If your manager does not get this right, be patient with them because it will be due to lack of experience in dealing with trans* issues. Explain that you are the most vulnerable person in this situation not your colleagues and that using facilities designated for the opposite gender is one of the most daunting aspects of transitioning. Remind them that:

  • Digressing gender norms does not make you sexual predator.
  • The majority of sexual assaults in the world are perpetrated by cisgender (non-trans) men.
  • Even in the gents, you rarely, if ever, see other people’s genitalia when using public facilities.
  • Transwomen are put at risk of being physically assaulted by men when using men’s facilities.


If your organisation has a uniform:

  • Ensure that your manager arranges for a uniform matching your new gender to be provided as soon as possible.
  • The uniform may need to be altered fit. Your employer should offer to fund this for you but check company policy for whether this is covered for cisgender employees. If not, you are unlikely to get it covered either. (Transwomen may be broader in the shoulders, transmen may be shorter in the leg, than standard sizing.)
  • Agree a point in time when you will commence wearing your new uniform.

Health and safety

If appropriate to your work and your transition, you should discuss the following issues with your manager to ensure that they are aware that some of your duties may need to be adjusted as your transition progresses:

  • Hormone therapy brings about physical changes. Be aware that if you are an MtF manual worker you will not be able to lift the weight you used to.
  • Following surgery you may return to work but may not yet be capable of carrying out all your normal duties. Take medical advice about recovery times and appraise your manager of them.
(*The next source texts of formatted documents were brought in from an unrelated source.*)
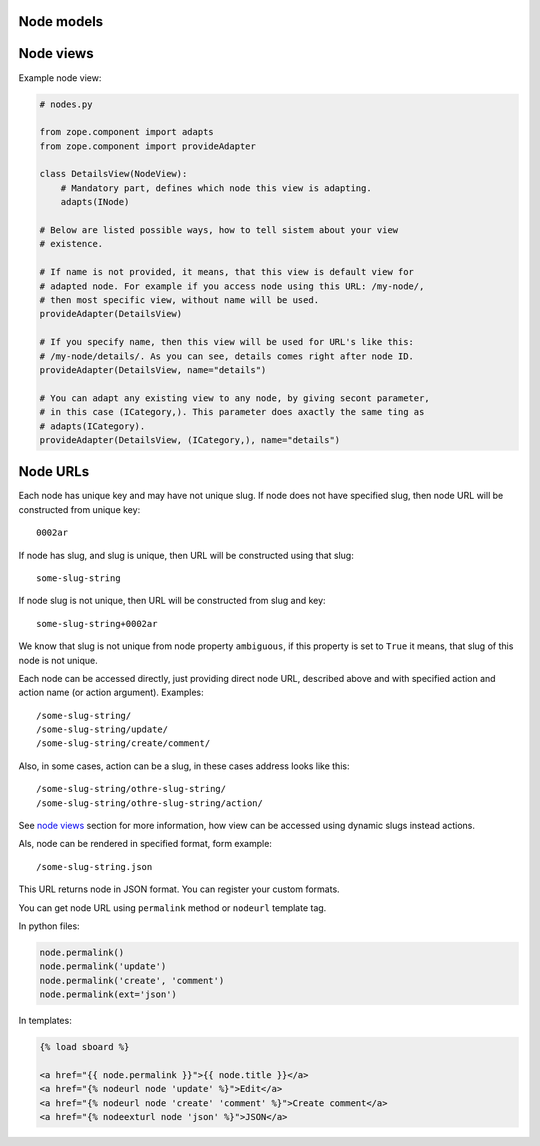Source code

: Node models
===========

.. _node views:

Node views
==========

Example node view:

.. code:: python

    # nodes.py

    from zope.component import adapts
    from zope.component import provideAdapter

    class DetailsView(NodeView):
        # Mandatory part, defines which node this view is adapting.
        adapts(INode)

    # Below are listed possible ways, how to tell sistem about your view
    # existence.

    # If name is not provided, it means, that this view is default view for
    # adapted node. For example if you access node using this URL: /my-node/,
    # then most specific view, without name will be used.
    provideAdapter(DetailsView)

    # If you specify name, then this view will be used for URL's like this:
    # /my-node/details/. As you can see, details comes right after node ID.
    provideAdapter(DetailsView, name="details")

    # You can adapt any existing view to any node, by giving secont parameter,
    # in this case (ICategory,). This parameter does axactly the same ting as
    # adapts(ICategory).
    provideAdapter(DetailsView, (ICategory,), name="details")

.. _node URLs:

Node URLs
=========

Each node has unique key and may have not unique slug. If node does not have
specified slug, then node URL will be constructed from unique key::

    0002ar

If node has slug, and slug is unique, then URL will be constructed using that
slug::

    some-slug-string

If node slug is not unique, then URL will be constructed from slug and key::

    some-slug-string+0002ar

We know that slug is not unique from node property ``ambiguous``, if this
property is set to ``True`` it means, that slug of this node is not unique.

Each node can be accessed directly, just providing direct node URL, described
above and with specified action and action name (or action argument).
Examples::

    /some-slug-string/
    /some-slug-string/update/
    /some-slug-string/create/comment/

Also, in some cases, action can be a slug, in these cases address looks like
this::

    /some-slug-string/othre-slug-string/
    /some-slug-string/othre-slug-string/action/

See `node views`_ section for more information, how view can be accessed using
dynamic slugs instead actions.

Als, node can be rendered in specified format, form example::

    /some-slug-string.json

This URL returns node in JSON format. You can register your custom formats.

You can get node URL using ``permalink`` method or ``nodeurl`` template tag.

In python files:

.. code:: python

    node.permalink()
    node.permalink('update')
    node.permalink('create', 'comment')
    node.permalink(ext='json')

In templates:

.. code:: html

    {% load sboard %}

    <a href="{{ node.permalink }}">{{ node.title }}</a>
    <a href="{% nodeurl node 'update' %}">Edit</a>
    <a href="{% nodeurl node 'create' 'comment' %}">Create comment</a>
    <a href="{% nodeexturl node 'json' %}">JSON</a>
Finally, Jersey does not currently have appropriate legislation to protect trans* workers’ rights. This is due to be introduced in September 2015. However, the States of Jersey appear to be modelling their new law on the UK Equality Act, so be aware that:

  • In the vast majority of cases, the gender of a worker is of no relevance to their ability to do a particular job. However, the Equality Act 2010 does allow for an exception where being of a particular sex is an ‘occupational requirement’ of that post. It might apply where the work necessarily involves conducting intimate searches, or where services are provided to one gender only, such as a women’s refuge.
  • The Equality Act makes it clear that the employer must act reasonably in applying an occupational requirement. For example, conducting intimate searches is unlikely to be a main part of any particular post. The employer must consider whether these tasks could be carried out by someone else. Also, the occupational requirement must be identified at the beginning of the recruitment process and stated in the application pack.
  • If an employee who is intending to transition permanently works in a single sex position or organisation, it is probably best for the employee, the employer and any service users if redeployment can be negotiated. Employers should make sure that options are discussed early on, to reach the best outcome.
  • Don’t forget that a person with a Gender Recognition Certificate is legally of that sex for all purposes.